- **ESERCIZIO SCRITTO A**: Quanto è lunga, secondo la pagina, la fila di povera gente seduta al fresco sul molo di Lerici?

- **PAGINA**:
-=-=-
Al centro della festa è Lerici: non ho visto tanto e così perfetto sole.

Il caldo non è ancora eccessivo, non c’è bisogno di andare a fare il bagno.

La gioventù passeggia per le strade come in una domenica di primavera.

Una lunga carrellata sul molo di Lerici, sotto il monte fitto di case, lungo il porticciolo, sarebbe un intero film.

Una fila lunga un centinaio di metri, di povera gente, con la schiena contro i massi di pietra, seduta al fresco: vecchi, pensionati, malati, coppie di fidanzati.


Tappa 11 - Cinquale, giugno 1959 (03:02)

I monti della Versilia ... ridenti o foschi?

Ecco una cosa che non si può mai capire.

Un poco folli, di forma, e inchiostrati sempre con tinte da fine del mondo, con quei rosa, quelle vampate secche del marmo che trapelano come per caso.

Ma così dolci, mitici.

Qui c’è la spiaggia del Cinquale.
-=-=-
- **DATI FORNITI**:
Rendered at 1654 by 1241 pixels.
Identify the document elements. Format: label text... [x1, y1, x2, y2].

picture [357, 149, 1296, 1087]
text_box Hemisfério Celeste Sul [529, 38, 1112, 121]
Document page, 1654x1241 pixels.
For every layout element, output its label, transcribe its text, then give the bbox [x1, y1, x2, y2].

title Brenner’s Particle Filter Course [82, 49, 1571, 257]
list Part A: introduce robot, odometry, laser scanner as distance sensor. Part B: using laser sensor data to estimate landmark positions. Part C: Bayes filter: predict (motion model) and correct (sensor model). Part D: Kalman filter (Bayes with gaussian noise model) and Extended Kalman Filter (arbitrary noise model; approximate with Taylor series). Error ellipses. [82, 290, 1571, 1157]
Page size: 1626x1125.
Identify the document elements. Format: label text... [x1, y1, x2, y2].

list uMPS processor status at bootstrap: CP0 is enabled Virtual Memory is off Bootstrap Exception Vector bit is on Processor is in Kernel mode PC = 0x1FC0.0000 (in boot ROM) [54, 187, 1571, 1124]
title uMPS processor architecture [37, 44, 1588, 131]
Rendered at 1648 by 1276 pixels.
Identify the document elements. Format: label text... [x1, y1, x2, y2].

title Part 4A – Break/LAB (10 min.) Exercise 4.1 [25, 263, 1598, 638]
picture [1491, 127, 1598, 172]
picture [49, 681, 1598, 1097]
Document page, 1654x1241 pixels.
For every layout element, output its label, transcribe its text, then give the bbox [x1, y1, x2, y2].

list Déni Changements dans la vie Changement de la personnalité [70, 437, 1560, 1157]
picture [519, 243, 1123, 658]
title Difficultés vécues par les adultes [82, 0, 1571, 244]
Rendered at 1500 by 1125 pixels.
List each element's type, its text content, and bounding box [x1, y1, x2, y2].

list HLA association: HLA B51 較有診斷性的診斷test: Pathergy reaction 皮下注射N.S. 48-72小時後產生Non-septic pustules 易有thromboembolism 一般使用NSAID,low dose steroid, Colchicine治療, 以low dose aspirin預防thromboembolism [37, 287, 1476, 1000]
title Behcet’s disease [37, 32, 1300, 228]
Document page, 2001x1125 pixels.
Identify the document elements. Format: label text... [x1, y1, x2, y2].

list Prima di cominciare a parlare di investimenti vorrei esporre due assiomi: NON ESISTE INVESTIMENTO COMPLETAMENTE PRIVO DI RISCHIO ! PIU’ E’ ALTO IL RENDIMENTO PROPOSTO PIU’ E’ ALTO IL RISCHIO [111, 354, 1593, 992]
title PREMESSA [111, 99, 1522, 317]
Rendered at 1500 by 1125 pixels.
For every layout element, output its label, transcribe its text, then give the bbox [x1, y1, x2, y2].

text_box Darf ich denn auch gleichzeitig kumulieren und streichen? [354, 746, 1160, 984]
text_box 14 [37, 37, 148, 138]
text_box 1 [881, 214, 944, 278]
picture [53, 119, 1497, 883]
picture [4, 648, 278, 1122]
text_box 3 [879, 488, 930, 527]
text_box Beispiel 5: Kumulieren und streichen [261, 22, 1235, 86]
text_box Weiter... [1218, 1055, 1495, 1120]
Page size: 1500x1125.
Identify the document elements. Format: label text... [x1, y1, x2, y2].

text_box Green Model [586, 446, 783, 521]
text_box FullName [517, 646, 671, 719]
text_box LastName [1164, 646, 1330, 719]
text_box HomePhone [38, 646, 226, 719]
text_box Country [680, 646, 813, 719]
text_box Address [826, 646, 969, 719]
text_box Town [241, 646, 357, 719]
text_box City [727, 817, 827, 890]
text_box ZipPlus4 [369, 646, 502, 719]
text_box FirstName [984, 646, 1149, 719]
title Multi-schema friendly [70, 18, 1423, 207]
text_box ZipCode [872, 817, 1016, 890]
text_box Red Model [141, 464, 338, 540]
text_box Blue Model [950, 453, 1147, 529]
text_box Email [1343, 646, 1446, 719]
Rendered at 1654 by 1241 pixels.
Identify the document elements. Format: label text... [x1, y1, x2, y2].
-=-=-
- **ESERCIZIO SCRITTO B**: Cita alla lettera l'elenco, dal suo inizio fino alla riga che contiene "title Difficultés vécues", compresa.

- **SOLUZIONE SVOLTA A**: Un centinaio di metri.

- **SOLUZIONE SVOLTA B**:
Rendered at 1654 by 1241 pixels.
Identify the document elements. Format: label text... [x1, y1, x2, y2].

picture [357, 149, 1296, 1087]
text_box Hemisfério Celeste Sul [529, 38, 1112, 121]
Document page, 1654x1241 pixels.
For every layout element, output its label, transcribe its text, then give the bbox [x1, y1, x2, y2].

title Brenner’s Particle Filter Course [82, 49, 1571, 257]
list Part A: introduce robot, odometry, laser scanner as distance sensor. Part B: using laser sensor data to estimate landmark positions. Part C: Bayes filter: predict (motion model) and correct (sensor model). Part D: Kalman filter (Bayes with gaussian noise model) and Extended Kalman Filter (arbitrary noise model; approximate with Taylor series). Error ellipses. [82, 290, 1571, 1157]
Page size: 1626x1125.
Identify the document elements. Format: label text... [x1, y1, x2, y2].

list uMPS processor status at bootstrap: CP0 is enabled Virtual Memory is off Bootstrap Exception Vector bit is on Processor is in Kernel mode PC = 0x1FC0.0000 (in boot ROM) [54, 187, 1571, 1124]
title uMPS processor architecture [37, 44, 1588, 131]
Rendered at 1648 by 1276 pixels.
Identify the document elements. Format: label text... [x1, y1, x2, y2].

title Part 4A – Break/LAB (10 min.) Exercise 4.1 [25, 263, 1598, 638]
picture [1491, 127, 1598, 172]
picture [49, 681, 1598, 1097]
Document page, 1654x1241 pixels.
For every layout element, output its label, transcribe its text, then give the bbox [x1, y1, x2, y2].

list Déni Changements dans la vie Changement de la personnalité [70, 437, 1560, 1157]
picture [519, 243, 1123, 658]
title Difficultés vécues par les adultes [82, 0, 1571, 244]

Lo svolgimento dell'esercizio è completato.